• Text-based design files:
============

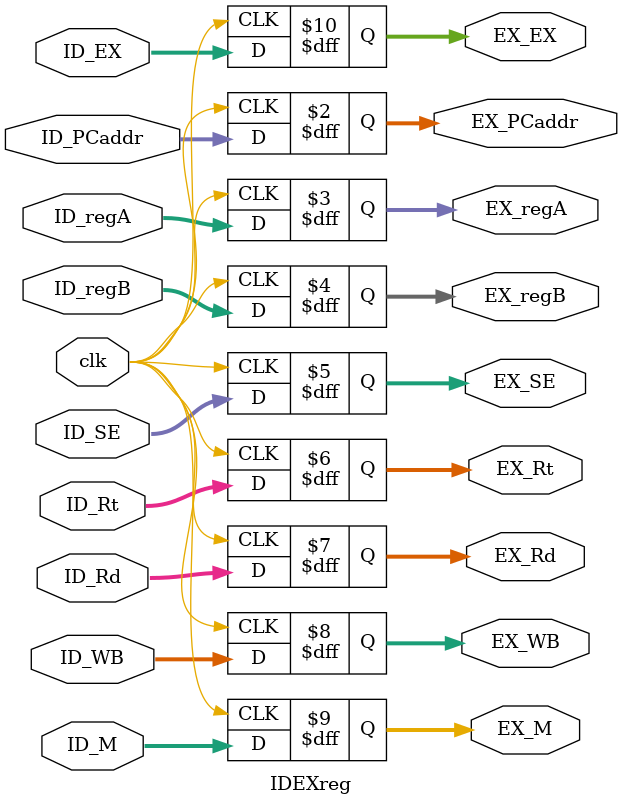
<source format=v>
module IDEXreg(clk,ID_PCaddr,ID_regA,ID_regB,ID_SE,ID_Rd,ID_Rt,ID_WB,ID_M,ID_EX,
						EX_PCaddr,EX_regA,EX_regB,EX_SE,EX_Rd,EX_Rt,EX_WB,EX_M,EX_EX);
		
		input clk;
		input [31:0]ID_PCaddr,ID_regA,ID_regB,ID_SE;
		input [4:0]ID_Rt,ID_Rd;
		input [1:0]ID_WB;
		input [2:0]ID_M;
		input [3:0]ID_EX;
		output reg[31:0]EX_PCaddr,EX_regA,EX_regB,EX_SE;
		output reg[4:0]EX_Rt,EX_Rd;
		output reg[1:0]EX_WB;
		output reg[2:0]EX_M;
		output reg[3:0]EX_EX;
		
		always@(posedge clk)
		begin
			EX_PCaddr <= ID_PCaddr;
			EX_regA <= ID_regA;
			EX_regB <= ID_regB;
			EX_SE <= ID_SE;
			EX_Rt <= ID_Rt;
			EX_Rd <= ID_Rd;
			EX_WB	<= ID_WB;
 			EX_M	<= ID_M;
			EX_EX	<= ID_EX;
		end


endmodule

</source>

============

• The problem:
Print the records again exactly, without the pictures.

• Task solution:
<source format=v>
module IDEXreg(clk,ID_PCaddr,ID_regA,ID_regB,ID_SE,ID_Rd,ID_Rt,ID_WB,ID_M,ID_EX,
						EX_PCaddr,EX_regA,EX_regB,EX_SE,EX_Rd,EX_Rt,EX_WB,EX_M,EX_EX);
		
		input clk;
		input [31:0]ID_PCaddr,ID_regA,ID_regB,ID_SE;
		input [4:0]ID_Rt,ID_Rd;
		input [1:0]ID_WB;
		input [2:0]ID_M;
		input [3:0]ID_EX;
		output reg[31:0]EX_PCaddr,EX_regA,EX_regB,EX_SE;
		output reg[4:0]EX_Rt,EX_Rd;
		output reg[1:0]EX_WB;
		output reg[2:0]EX_M;
		output reg[3:0]EX_EX;
		
		always@(posedge clk)
		begin
			EX_PCaddr <= ID_PCaddr;
			EX_regA <= ID_regA;
			EX_regB <= ID_regB;
			EX_SE <= ID_SE;
			EX_Rt <= ID_Rt;
			EX_Rd <= ID_Rd;
			EX_WB	<= ID_WB;
 			EX_M	<= ID_M;
			EX_EX	<= ID_EX;
		end


endmodule

</source>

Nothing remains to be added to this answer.